In other research approaches, full-head data from both CBCT and face scans, encompassing both the face and back of the head, were required to extract features. However, this extensive data requirement is unnecessary for the proposed method. Our approach separately aligns the CBCT and face scan data based on the extracted face mesh. 3D data alignment is achieved gradually with continuous updates to the face mesh results and adjustments using a P-controller until convergence is reached. This method simplifies the process and enhances alignment accuracy without the need for full-head data.

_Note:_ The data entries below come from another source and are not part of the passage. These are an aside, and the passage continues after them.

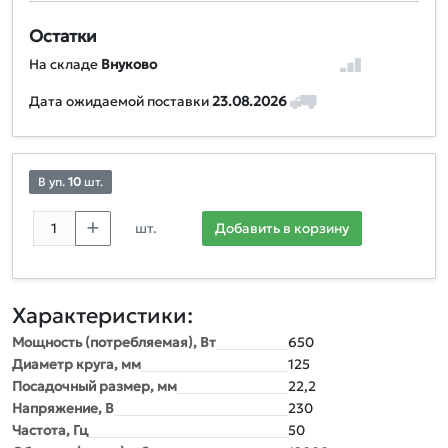
Остатки
На складе
Внуково
Дата ожидаемой поставки
23.08.2026
В уп.
10
шт.
шт.
Добавить в корзину
Характеристики:
Мощность (потребляемая), Вт
650
Диаметр круга, мм
125
Посадочный размер, мм
22,2
Напряжение, В
230
Частота, Гц
50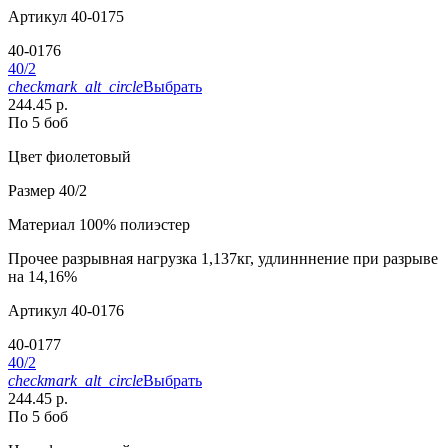
Артикул
40-0175
40-0176
40/2
checkmark_alt_circle
Выбрать
244.45 р.
По 5 боб
Цвет
фиолетовый
Размер
40/2
Материал
100% полиэстер
Прочее
разрывная нагрузка 1,137кг, удлинннение при разрыве
на 14,16%
Артикул
40-0176
40-0177
40/2
checkmark_alt_circle
Выбрать
244.45 р.
По 5 боб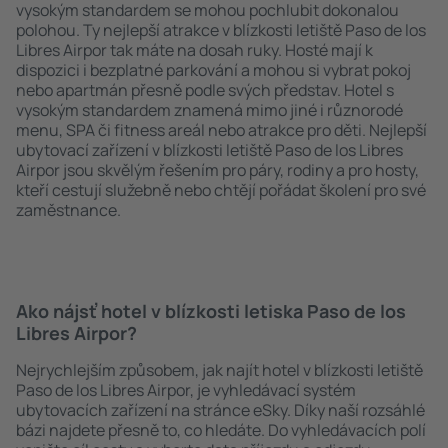
vysokým standardem se mohou pochlubit dokonalou
polohou. Ty nejlepší atrakce v blízkosti letiště Paso de los
Libres Airpor tak máte na dosah ruky. Hosté mají k
dispozici i bezplatné parkování a mohou si vybrat pokoj
nebo apartmán přesně podle svých představ. Hotel s
vysokým standardem znamená mimo jiné i různorodé
menu, SPA či fitness areál nebo atrakce pro děti. Nejlepší
ubytovací zařízení v blízkosti letiště Paso de los Libres
Airpor jsou skvělým řešením pro páry, rodiny a pro hosty,
kteří cestují služebně nebo chtějí pořádat školení pro své
zaměstnance.
Ako nájsť hotel v blízkosti letiska Paso de los
Libres Airpor?
Nejrychlejším způsobem, jak najít hotel v blízkosti letiště
Paso de los Libres Airpor, je vyhledávací systém
ubytovacích zařízení na stránce eSky. Díky naší rozsáhlé
bázi najdete přesně to, co hledáte. Do vyhledávacích polí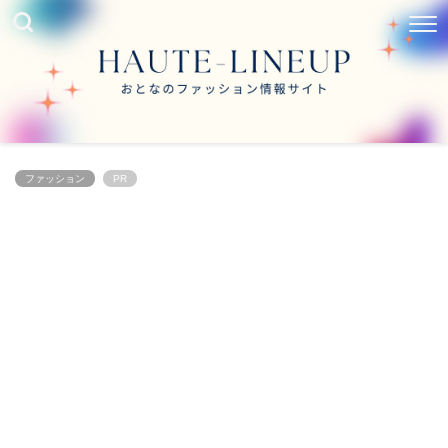
ファッション
PR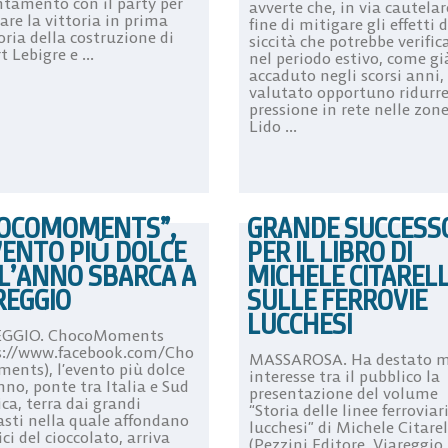
tamento con il party per
avverte che, in via cautelar
are la vittoria in prima
fine di mitigare gli effetti 
ria della costruzione di
siccità che potrebbe verific
t Lebigre e ...
nel periodo estivo, come gi
accaduto negli scorsi anni,
valutato opportuno ridurre
pressione in rete nelle zone
Lido ...
OCOMOMENTS”,
GRANDE SUCCESS
VENTO PIǓ DOLCE
PER IL LIBRO DI
L’ANNO SBARCA A
MICHELE CITAREL
REGGIO
SULLE FERROVIE
LUCCHESI
EGGIO. ChocoMoments
s://www.facebook.com/Cho
MASSAROSA. Ha destato m
ents), l’evento più dolce
interesse tra il pubblico la
nno, ponte tra Italia e Sud
presentazione del volume
ca, terra dai grandi
“Storia delle linee ferroviar
asti nella quale affondano
lucchesi” di Michele Citarel
ici del cioccolato, arriva
(Pezzini Editore, Viareggio 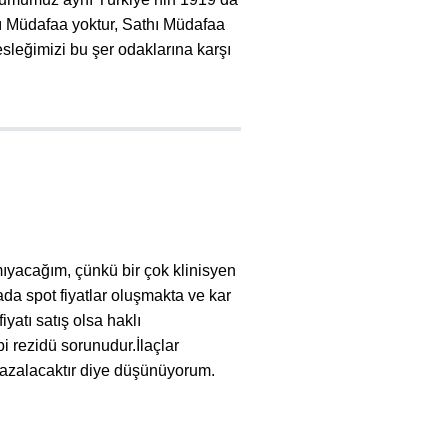
ttı Müdafaa yoktur, Sathı Müdafaa
esleğimizi bu şer odaklarına karşı
mıyacağım, çünkü bir çok klinisyen
da spot fiyatlar oluşmakta ve kar
iyatı satış olsa haklı
bi rezidü sorunudur.İlaçlar
 azalacaktır diye düşünüyorum.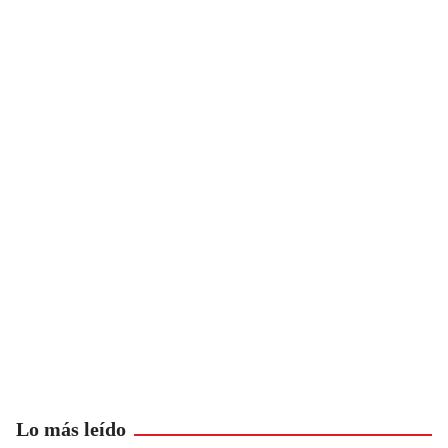
Lo más leído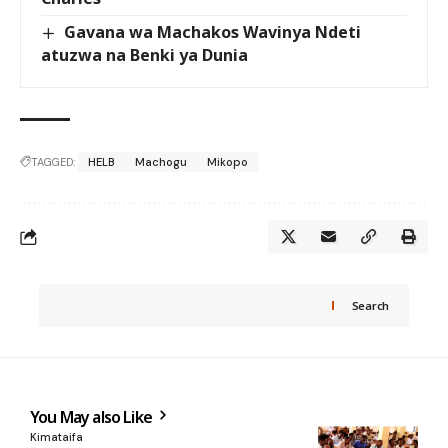
Gavana wa Machakos Wavinya Ndeti
atuzwa na Benki ya Dunia
TAGGED:
HELB
Machogu
Mikopo
Search
You May also Like
Kimataifa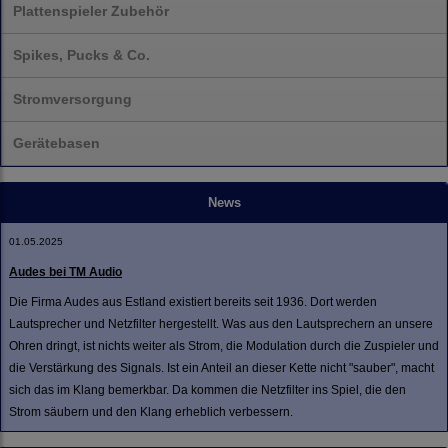
Plattenspieler Zubehör
Spikes, Pucks & Co.
Stromversorgung
Gerätebasen
News
01.05.2025
Audes bei TM Audio
Die Firma Audes aus Estland existiert bereits seit 1936. Dort werden
Lautsprecher und Netzfilter hergestellt. Was aus den Lautsprechern an unsere
Ohren dringt, ist nichts weiter als Strom, die Modulation durch die Zuspieler und
die Verstärkung des Signals. Ist ein Anteil an dieser Kette nicht "sauber", macht
sich das im Klang bemerkbar. Da kommen die Netzfilter ins Spiel, die den
Strom säubern und den Klang erheblich verbessern.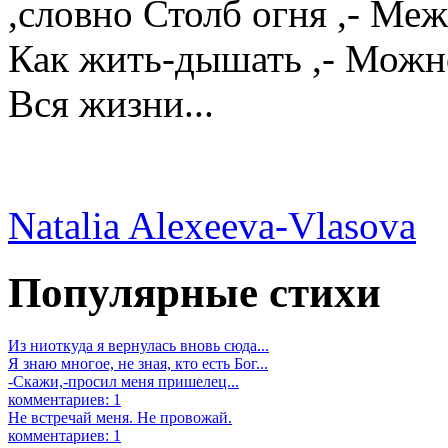
,словно Столб огня ,- Ме
Как жить-дышать ,- Можн
Вся жизни...
Natalia Alexeeva-Vlasova
Популярные стихи
Из ниоткуда я вернулась вновь сюда...
Я знаю многое, не зная, кто есть Бог...
-Скажи,-просил меня пришелец...
комментариев: 1
Не встречай меня. Не провожай.
комментариев: 1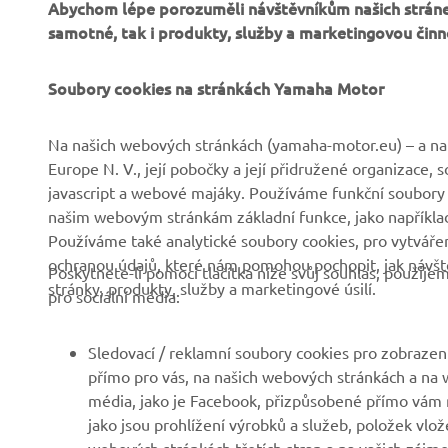
Abychom lépe porozuměli návštěvníkům našich stráne
samotné, tak i produkty, služby a marketingovou činn
Soubory cookies na stránkách Yamaha Motor
FIREMNÍ
B2B
Na našich webových stránkách (yamaha-motor.eu) – a na 
Europe N. V., její pobočky a její přidružené organizace,
Společnost
Systémy eBike
javascript a webové majáky. Používáme funkční soubory
našim webovým stránkám základní funkce, jako například
Zprávy
Státní orgány
Používáme také analytické soubory cookies, pro vytváření
Události
Golfová hřiště
ochranou údajů, které nám pomohou pochopit, jak návště
Poskytnete-li pomocí tlačítka níže svůj souhlas, použij
stránky, produkty, služby a marketingové úsilí.
Tisk
První respondenti
pro sociální média:
Brochures
Autoškoly
Sledovací / reklamní soubory cookies pro zobrazení
Práce v Yamaha
Robotics
přímo pro vás, na našich webových stránkách a na w
Stát se prodejcem
Partnerství
média, jako je Facebook, přizpůsobené přímo vám n
jako jsou prohlížení výrobků a služeb, položek vlož
Politika lidských práv
Technické informace pro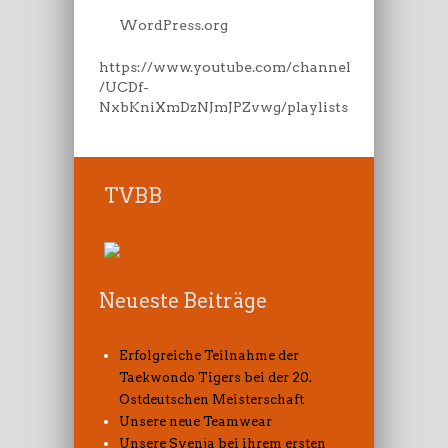
WordPress.org
https://www.youtube.com/channel
/UCDf-
NxbKniXmDzNJmJPZvwg/playlists
TVBB
Neueste Beiträge
Erfolgreiche Teilnahme der
Taekwondo Tigers bei der 20.
Ostdeutschen Meisterschaft
Unsere neue Teamwear
Unsere Svenja bei ihrem ersten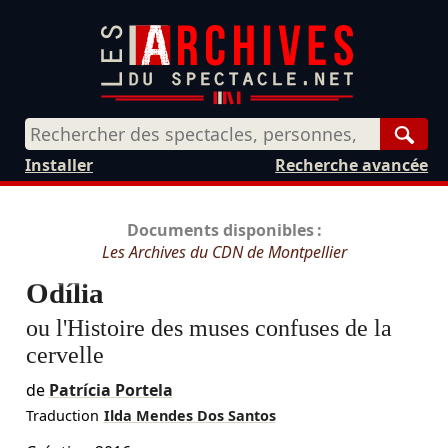
Rech
Installer
Recherche avancée
Documents disponibles :
Les Archives du CDN de Montpellier
Odília
ou l'Histoire des muses confuses de la
cervelle
de
Patrícia Portela
Traduction
Ilda Mendes Dos Santos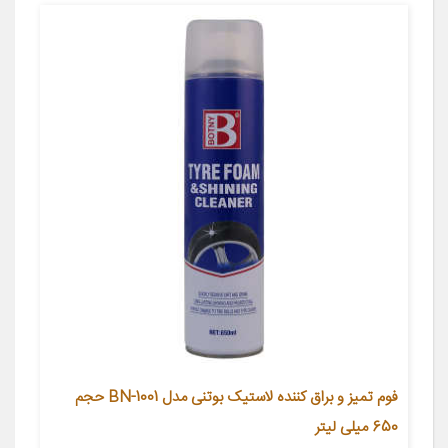
فوم تمیز و براق کننده لاستیک بوتنی مدل BN-1001 حجم
650 میلی لیتر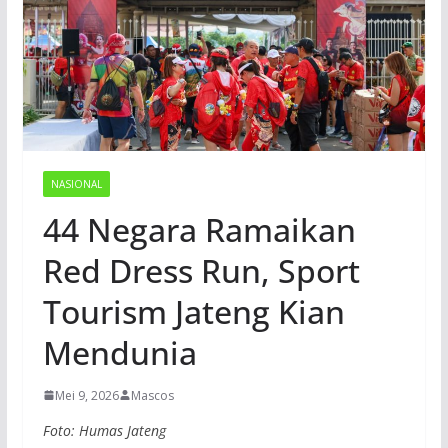
NASIONAL
44 Negara Ramaikan
Red Dress Run, Sport
Tourism Jateng Kian
Mendunia
Mei 9, 2026
Mascos
Foto: Humas Jateng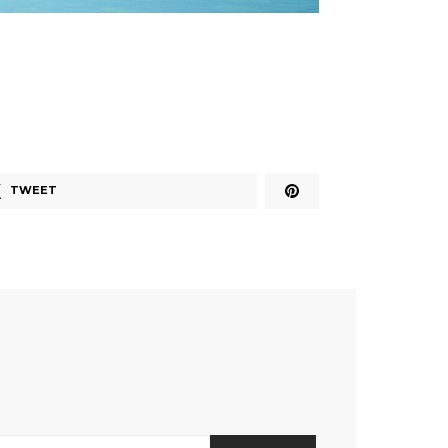
TWEET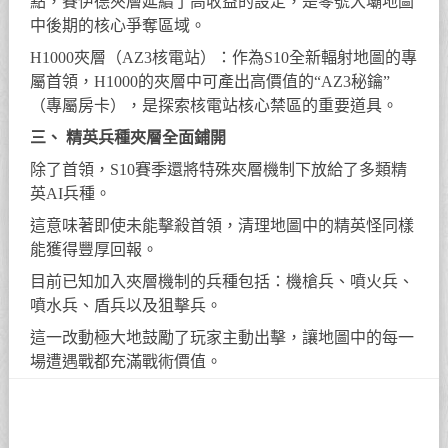
點，賽伊德夾層延續了高收益的設定，是零號大壩地圖
中後期的核心爭奪區域。
H1000夾層（AZ3核電站）：作為S10全新輻射地圖的專
屬首領，H1000的夾層中可產出高價值的“AZ3秘鑰”
（專屬房卡），是探索核電站核心禁區的重要道具。
三、 精英兵種夾層全面鋪開
除了首領，S10賽季還將特殊夾層機制下放給了多類精
英AI兵種。
這意味著即使未能擊殺首領，清理地圖中的精英怪同樣
能獲得豐厚回報。
目前已知加入夾層機制的兵種包括：機槍兵、噴火兵、
噴水兵、盾兵以及狙擊兵。
這一改動極大地鼓勵了玩家主動出擊，讓地圖中的每一
場遭遇戰都充滿戰術價值。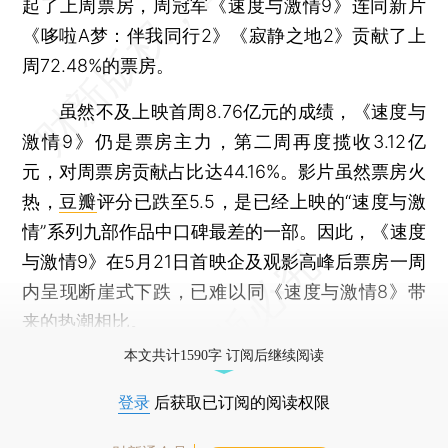
起了上周票房，周冠军《速度与激情9》连同新片
《哆啦A梦：伴我同行2》《寂静之地2》贡献了上
周72.48%的票房。
虽然不及上映首周8.76亿元的成绩，《速度与
激情9》仍是票房主力，第二周再度揽收3.12亿
元，对周票房贡献占比达44.16%。影片虽然票房火
热，
豆瓣
评分已跌至5.5，是已经上映的“速度与激
情”系列九部作品中口碑最差的一部。因此，《速度
与激情9》在5月21日首映企及观影高峰后票房一周
内呈现断崖式下跌，已难以同《速度与激情8》带
来的热潮相比。
本文共计1590字 订阅后继续阅读
登录
后获取已订阅的阅读权限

However, this method presents two notable limitations. First, at the initial stage, the face mesh detection model must accurately recognize the patient’s face to initiate the alignment process. This necessitates an appropriate setup of the relative positioning between the 3D data and the virtual camera within the 3D environment to ensure reliable alignment. Second, the total alignment runtime is around 10 s, which is still suboptimal and warrants further reduction in future work. All experiments were performed on a workstation with an Intel
® Core™ i9-13900H CPU, 32 GB RAM, and an NVIDIA RTX 4070 Laptop GPU. The median runtime per case was 10.2 s, comprising approximately 2.5 s for pose initialization and 7.7 s for ICP refinement. A detailed breakdown of runtimes for each patient is provided in
Supplementary Table S3.
In addition to methodological limitations, ethical and governance considerations are central to deploying automated CBCT–face fusion in clinical workflows. As emphasized by Kováč et al. [
12], facial analysis systems must be designed with privacy-by-design principles and explicit consent management to mitigate risks of misuse or unauthorized re-identification. Our pipeline, though technically promising, must therefore be accompanied by institutional safeguards, audit trails, and transparent data governance protocols before integration into clinical decision-making.